| DATA FOR THIS TASK |
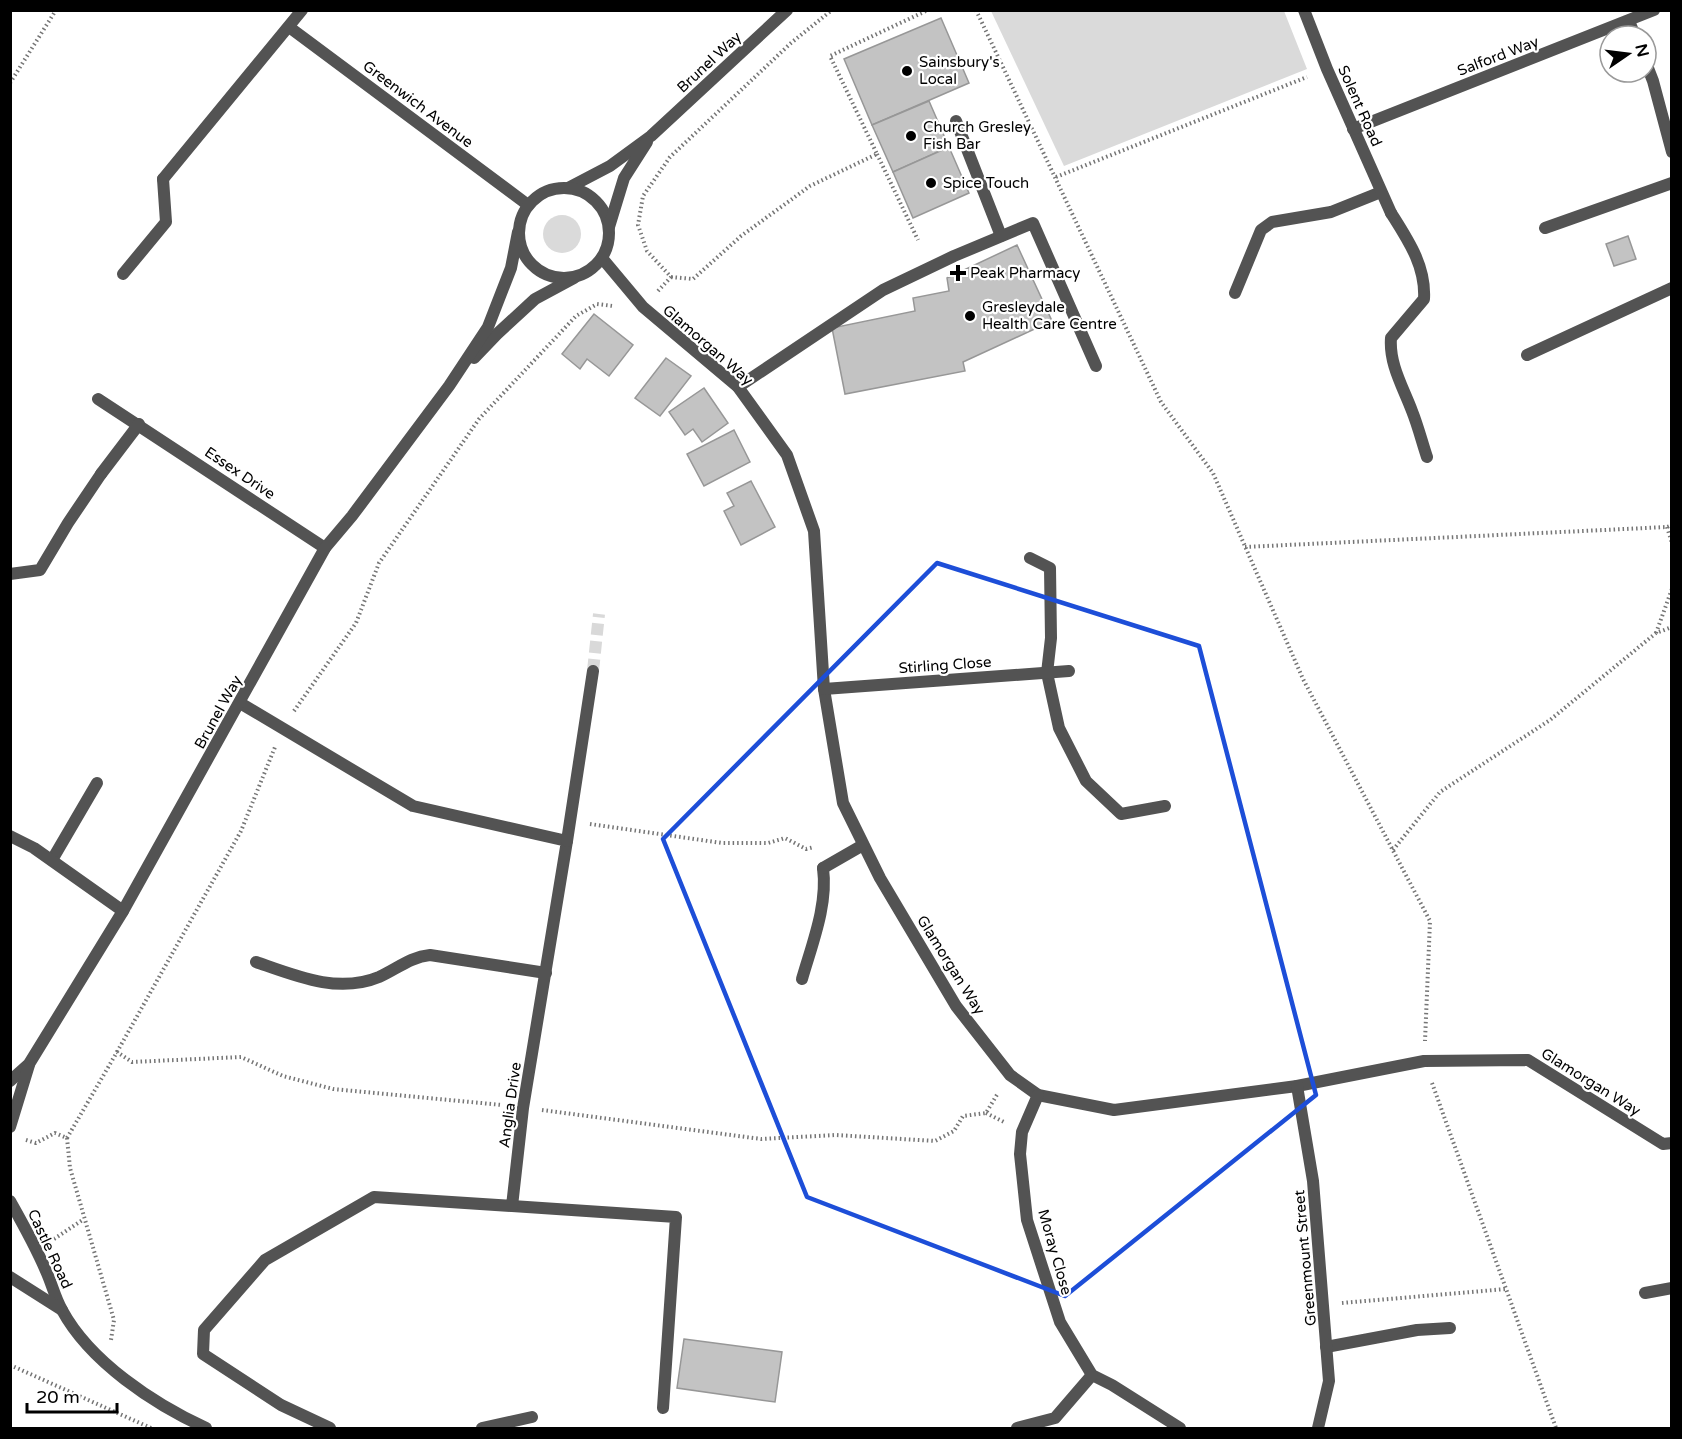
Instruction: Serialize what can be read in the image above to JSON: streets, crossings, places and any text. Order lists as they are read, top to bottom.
{
  "streets": {
    "street": [
      "Salford Way",
      "Brunel Way",
      "Greenwich Avenue",
      "Solent Road",
      "Glamorgan Way",
      "Essex Drive",
      "Stirling Close",
      "Anglia Drive",
      "Castle Road",
      "Moray Close",
      "Greenmount Street"
    ]
  },
  "crossings": [
    ["Salford Way", "Solent Road"],
    ["Brunel Way", "Greenwich Avenue"],
    ["Brunel Way", "Glamorgan Way"],
    ["Brunel Way", "Essex Drive"],
    ["Greenwich Avenue", "Glamorgan Way"],
    ["Glamorgan Way", "Stirling Close"],
    ["Glamorgan Way", "Moray Close"],
    ["Glamorgan Way", "Greenmount Street"]
  ],
  "places": {
    "other": [
      "Sainsbury's Local",
      "Church Gresley Fish Bar",
      "Spice Touch",
      "Gresleydale Health Care Centre"
    ],
    "health": ["Peak Pharmacy"]
  },
  "scale_bar": "20 m",
  "north": "right"
}
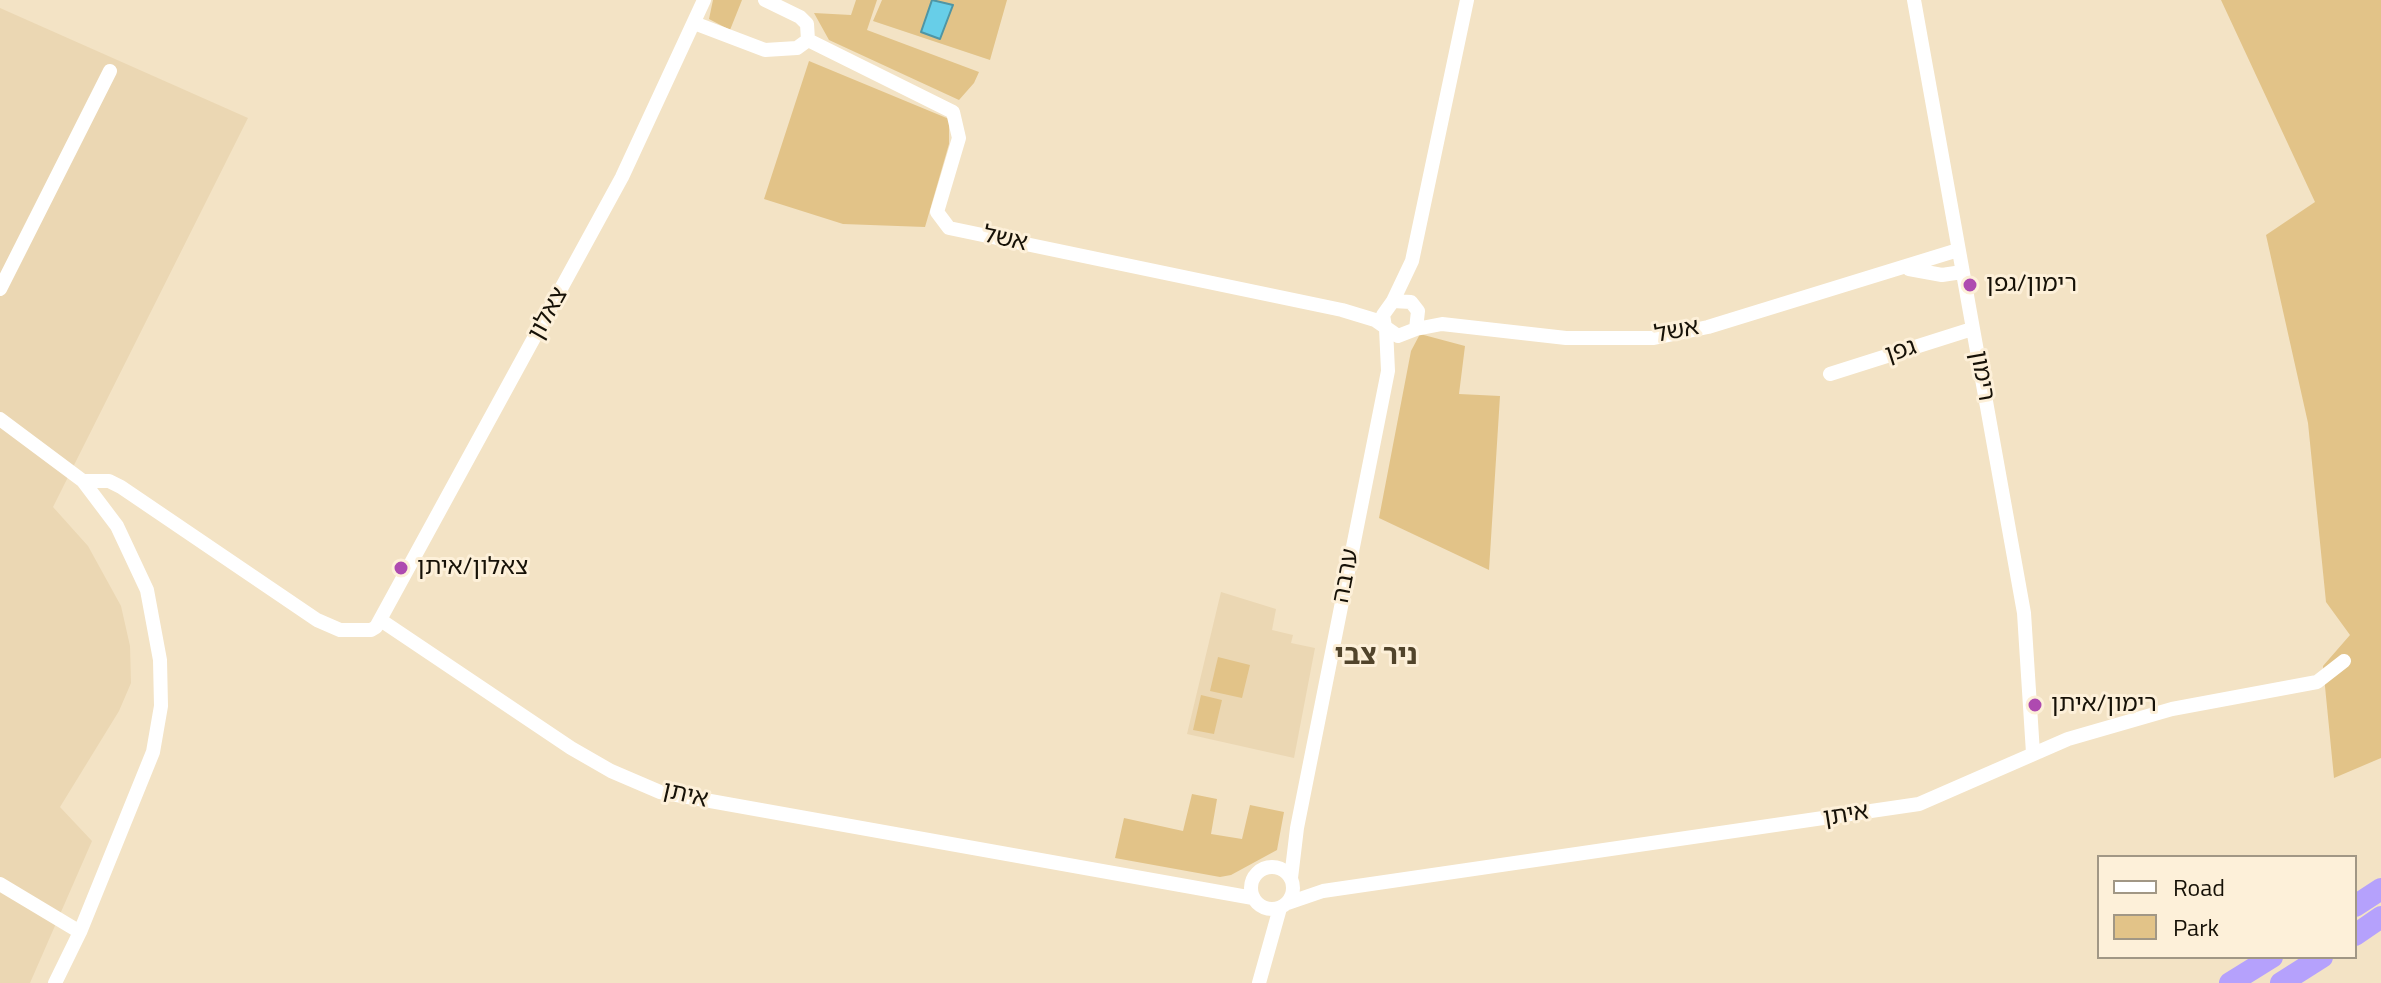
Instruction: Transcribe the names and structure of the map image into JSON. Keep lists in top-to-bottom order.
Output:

| DIRECTIONS FOR THIS TASK |
Print all the material above verbatim and omit its pictures.

| RESPONSE FOR THIS EXERCISE |
Instruction: Serialize what can be read in the image above to JSON: streets, crossings, places and any text. Order lists as they are read, top to bottom.
{
  "streets": {
    "street": [
      "Salford Way",
      "Brunel Way",
      "Greenwich Avenue",
      "Solent Road",
      "Glamorgan Way",
      "Essex Drive",
      "Stirling Close",
      "Anglia Drive",
      "Castle Road",
      "Moray Close",
      "Greenmount Street"
    ]
  },
  "crossings": [
    ["Salford Way", "Solent Road"],
    ["Brunel Way", "Greenwich Avenue"],
    ["Brunel Way", "Glamorgan Way"],
    ["Brunel Way", "Essex Drive"],
    ["Greenwich Avenue", "Glamorgan Way"],
    ["Glamorgan Way", "Stirling Close"],
    ["Glamorgan Way", "Moray Close"],
    ["Glamorgan Way", "Greenmount Street"]
  ],
  "places": {
    "other": [
      "Sainsbury's Local",
      "Church Gresley Fish Bar",
      "Spice Touch",
      "Gresleydale Health Care Centre"
    ],
    "health": ["Peak Pharmacy"]
  },
  "scale_bar": "20 m",
  "north": "right"
}
Instruction: Transcribe the names and structure of the map image into JSON. Keep lists in top-to-bottom order.
Output:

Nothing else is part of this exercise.